Jerusalem nach dem Zweiten Weltkrieg, zur Zeit des britischen Mandats und kurz vor der Gründung des Staates Israel: Der junge Amos (Amir Tessler) ist mit seinen Eltern von einer Palästinenserfamilie eingeladen worden, er spielt im Garten der Villa mit der etwa gleichaltrigen Tochter des Hausherrn und erklärt ihr: "Es ist Platz für zwei Völker in diesem Land!" Der Junge wird sich als Erwachsener Amos Oz nennen, ein erfolgreicher Schriftsteller werden, sich zur israelischen Friedensbewegung bekennen und für eine Zwei-Staaten-Lösung einsetzen. In seinem autobiografischen Roman "Eine Geschichte von Liebe und Finsternis", erschienen 2002 und nun verfilmt von Natalie Portman, sieht Oz also schon als Junge eine Lösung des Palästinakonflikts, bevor dieser noch richtig entbrennt.

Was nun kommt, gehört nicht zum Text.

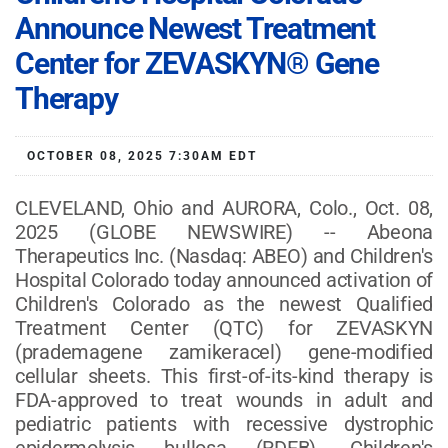
Announce Newest Treatment
Center for ZEVASKYN® Gene
Therapy
OCTOBER 08, 2025 7:30AM EDT
CLEVELAND, Ohio and AURORA, Colo., Oct. 08,
2025 (GLOBE NEWSWIRE) -- Abeona
Therapeutics Inc. (Nasdaq: ABEO) and Children's
Hospital Colorado today announced activation of
Children's Colorado as the newest Qualified
Treatment Center (QTC) for ZEVASKYN
(prademagene zamikeracel) gene-modified
cellular sheets. This first-of-its-kind therapy is
FDA-approved to treat wounds in adult and
pediatric patients with recessive dystrophic
epidermolysis bullosa (RDEB). Children's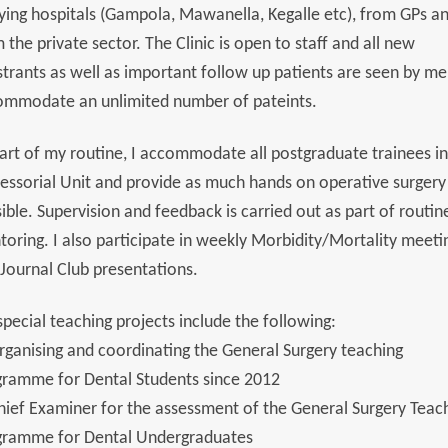
ying hospitals (Gampola, Mawanella, Kegalle etc), from GPs a
 the private sector. The Clinic is open to staff and all new
strants as well as important follow up patients are seen by me.
ommodate an unlimited number of pateints.
art of my routine, I accommodate all postgraduate trainees in
essorial Unit and provide as much hands on operative surgery
ible. Supervision and feedback is carried out as part of routin
oring. I also participate in weekly Morbidity/Mortality meeti
Journal Club presentations.
pecial teaching projects include the following:
rganising and coordinating the General Surgery teaching
gramme for Dental Students since 2012
hief Examiner for the assessment of the General Surgery Teac
gramme for Dental Undergraduates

Aber auf diese sonnendurchflutete Sequenz legt sich ein Schatten. Amos lässt sich von dem Mädchen zu einer Mutprobe anspornen: Er klettert auf einen Baum, zerrt übermütig an einem Seil wie Tarzan an einer Liane, sodass schließlich ein Unglück passiert und ein kleines Kind verletzt wird. Nein, da ist keine Absicht zu unterstellen. Es handelt sich nur um die Fahrlässigkeit eines Jungen, der seine Taten noch nicht recht einzuschätzen weiß. Und dennoch wirft dies die Frage auf: Wie angemessen ist es, so einen Konflikt – also das Verhältnis zwischen Juden und Palästinensern – in dieser Weise auf die Kinderebene herunterzubrechen? Denn dieses Ereignis geht weit über eine Kindheitserinnerung hinaus: Es wird zum metaphorisch aufgeladenen Historienbild.

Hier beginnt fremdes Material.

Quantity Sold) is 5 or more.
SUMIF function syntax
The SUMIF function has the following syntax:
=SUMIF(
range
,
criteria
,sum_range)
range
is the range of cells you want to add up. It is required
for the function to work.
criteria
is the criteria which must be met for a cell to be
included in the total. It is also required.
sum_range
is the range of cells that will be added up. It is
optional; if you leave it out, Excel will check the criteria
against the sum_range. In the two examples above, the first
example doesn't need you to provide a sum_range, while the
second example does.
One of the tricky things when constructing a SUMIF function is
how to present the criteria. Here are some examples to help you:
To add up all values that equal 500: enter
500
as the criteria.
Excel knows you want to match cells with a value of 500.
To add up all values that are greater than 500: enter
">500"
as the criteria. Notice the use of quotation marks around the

Dass der Film die Schuld am Konflikt, der gleich nach der Gründung Israels 1947 zum Krieg führt, eher bei den Palästinensern sieht, wird dann in knappen Szenen mehr suggeriert denn ausgemalt. Zwar vergisst dieses Drama nie seinen politisch-historischen Hintergrund. Letztlich erzählt es aber die Geschichte einer fantasiebegabten Mutter, die in Depressionen abgleitet, und ihres geliebten Sohnes Amos, der ihr nicht helfen kann. Und der Vater? Der ist ein erfolgloser Intellektueller, sehr spröde und nur eine Randfigur. Dass die Hauptfigur dann freilich nicht der Sohn Amos ist, sondern die Mutter Fania, liegt wohl auch daran, dass der Hollywoodstar Natalie Portman für diesen Film nicht nur das Drehbuch geschrieben und Regie geführt hat, sondern auch noch die Hauptrolle übernimmt. Und das tut ihrem Film leider nicht gut.
Immerhin stets bemüht
Die in Israel geborene und in den USA aufgewachsene Portman hat sich lange Jahre mit dem Stoff beschäftigt, und es ist ihr sogar gelungen, ihre Adaption in hebräischer Sprache zu realisieren. Aber sie schafft es nicht, den Stoff auch in den Griff zu bekommen, ihn straff und und schlüssig zu inszenieren. Umständlich springt Portman in der Chronologie hin und her, fügt auch einen durch das heutige Jerusalem flanierenden alten Mann als Erzähler ein – ein weiteres Alter Ego von Amos Oz – und müht sich daran ab, Fanias Fantasien zu bebildern. Die erzählt ihrem Sohn mal märchenhafte Geschichten von Mönchen und Mädchen, mal von einem marodierenden Offizier in ihrer Heimat Polen, der betrunken in ein Bürgerhaus eindringt, auf Kronleuchter schießt und sich dann selber in den Kopf. Und manchmal träumt Fania auch sehnsüchtig von einem muskulösen israelischen Pionier und Kibbuzim, der so ganz anders aussieht als ihr eigener Mann.